- Selected text -
━━━━━━━━━━━━━━━━━━━━━━━━━━━━━━
Annoy

An open-source library for approximate nearest neighbor search in high-dimensional spaces, often used as a backend for vector databases and search engines.

About this tool

Annoy

Annoy (Approximate Nearest Neighbors Oh Yeah) is an open-source C++ library with Python bindings for performing approximate nearest neighbor search in high-dimensional spaces. It is optimized for memory usage and supports efficient loading and saving of indexes to disk, enabling large-scale vector search.

Features

  • Multiple Distance Metrics: Supports Euclidean, Manhattan, Cosine, Hamming, and Dot (Inner) Product distances.
  • Efficient Memory Usage: Indexes are designed to be small and can be memory-mapped, allowing multiple processes to share the same data.
  • Index Persistence: Can create large, read-only file-based data structures that are mmapped into memory, enabling fast loading and sharing.
  • Decoupled Index Creation and Loading: Indexes can be built once, saved as files, and loaded quickly by many processes.
  • On-Disk Index Building: Can build indexes directly on disk, making it possible to handle datasets larger than RAM.
  • Cross-Language Bindings: Native C++ library with Python bindings. Additional community bindings for Go, Lua, Java, Scala, Ruby, Rust, .NET, JVM, and Dart (read-only for some languages).
  • Threaded Index Building: Supports building indexes using multiple CPU cores.
  • Customizable Parameters: Number of trees (n_trees) and nodes to inspect during searching (search_k) can be tuned for trade-offs between speed and accuracy.
  • Static Indexes: Once built, indexes are read-only (no adding of items after build), promoting immutability and efficiency.
━━━━━━━━━━━━━━━━━━━━━━━━━━━━━━
- Entries -
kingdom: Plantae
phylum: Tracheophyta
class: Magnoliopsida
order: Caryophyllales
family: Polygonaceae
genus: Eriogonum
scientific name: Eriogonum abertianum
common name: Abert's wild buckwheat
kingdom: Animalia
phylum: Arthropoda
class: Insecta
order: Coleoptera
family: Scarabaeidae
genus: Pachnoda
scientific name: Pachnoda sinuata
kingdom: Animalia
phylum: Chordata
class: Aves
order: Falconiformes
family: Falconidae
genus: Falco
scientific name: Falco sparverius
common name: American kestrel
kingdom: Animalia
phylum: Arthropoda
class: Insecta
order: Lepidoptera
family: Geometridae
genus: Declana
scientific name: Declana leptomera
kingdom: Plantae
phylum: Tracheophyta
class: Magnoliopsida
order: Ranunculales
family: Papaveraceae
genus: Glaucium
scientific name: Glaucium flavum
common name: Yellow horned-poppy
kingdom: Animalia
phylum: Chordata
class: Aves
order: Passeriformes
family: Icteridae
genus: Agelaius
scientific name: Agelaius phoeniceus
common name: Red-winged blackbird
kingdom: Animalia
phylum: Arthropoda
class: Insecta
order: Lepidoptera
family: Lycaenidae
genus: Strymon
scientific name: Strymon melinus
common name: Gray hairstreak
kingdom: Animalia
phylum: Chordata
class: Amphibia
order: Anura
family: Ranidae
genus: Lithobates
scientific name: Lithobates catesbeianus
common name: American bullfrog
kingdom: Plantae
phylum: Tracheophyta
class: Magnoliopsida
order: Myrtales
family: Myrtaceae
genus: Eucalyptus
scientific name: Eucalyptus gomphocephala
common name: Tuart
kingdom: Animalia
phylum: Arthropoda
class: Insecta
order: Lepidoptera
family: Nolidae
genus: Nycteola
━━━━━━━━━━━━━━━━━━━━━━━━━━━━━━
- Instructions -
1. Please summarize the Annoy overview in two sentences.
2. Answer these questions using the Annoy overview:
(a) What does the name Annoy stand for?
(b) Which two parameters can be tuned to balance speed and accuracy?
(c) Can items be added to an index once it has been built?
The material above comes from a separate source and is unrelated to the Annoy overview.

- The answers -
1. Annoy is an open-source C++ library with Python bindings for approximate nearest neighbor search in high-dimensional spaces. It is optimized for memory usage and supports several distance metrics, memory-mapped read-only indexes saved to disk, on-disk and multi-core index building, and tunable parameters for trading speed against accuracy.

2.
(a) Approximate Nearest Neighbors Oh Yeah.
(b) The number of trees (n_trees) and the number of nodes to inspect during searching (search_k).
(c) No. Once built, indexes are read-only.